Numerical Analysis of the Influence of a River on Tunnelling-Induced Ground Deformation in Soft Soil

When tunnels are constructed in coastal cities, they will inevitably undercross a river. Exploring the influence of rivers on tunnelling-induced deformation in costal soft soil is of great significance for controlling excessive settlement and protecting surrounding buildings. This paper presents a case study of twin tunnels undercrossing a river in soft soil in Hangzhou, China. The soft soil of Hangzhou refers to cohesive soil in a soft plastic or fluid plastic state with high natural water content, high compressibility, low bearing capacity, and low shear strength. Considering the influence of the river, the research region was divided into two parts, inside and outside the river-affected area, based on monitoring data of the Zizhi Tunnel.

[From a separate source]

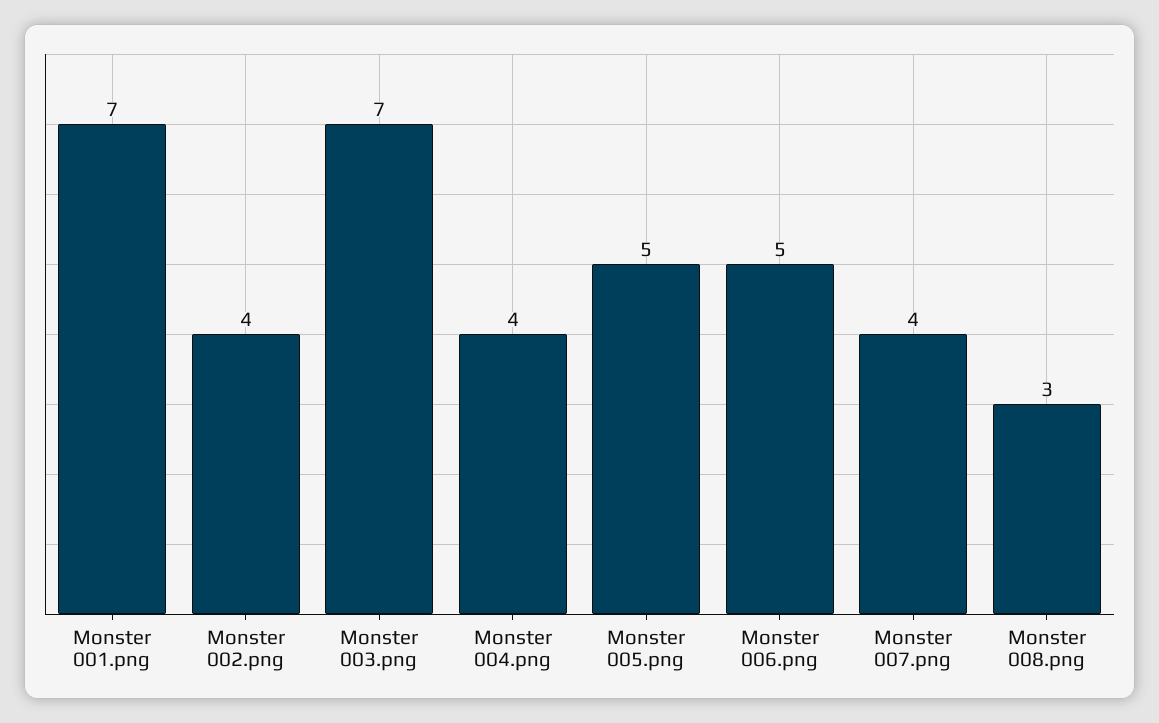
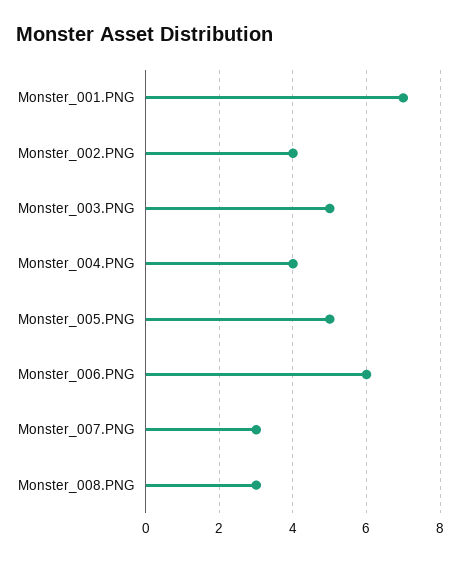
Monster 003.png: 7 -> 5
Monster 006.png: 5 -> 6
Monster 007.png: 4 -> 3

The development law of surface settlement is divided into three stages. In the first and second stages, the surface settlement within and outside the river-affected area showed a similar trend: the settlement increased and the growth rate of settlement in the second stage was smaller within the river-affected area. In the third stage, the surface settlement continued to increase within the river-affected area, while it converged outside the river-affected area. Within the river-affected area, there was an asynchronization of the sinking rate and stability of vault settlements and surface settlements. A numerical model was established by simulating different reinforcements of the tunnel. The numerical model revealed that the ground movement is influenced by the distribution and amount of the excess pore water pressure. The excess pore pressure was concentrated mostly in the range of 1.0Ht–3.0Ht (Ht is the tunnel height) before the tunnel face, especially within the river-affected area. Inside the river-affected area, the dissipation of excess pore water pressure needs more time, leading to slow stabilization of surface settlement. When undercrossing a river, a cofferdam is necessary to reduce excessive ground deformation by dispersing the distribution of excess pore water pressure.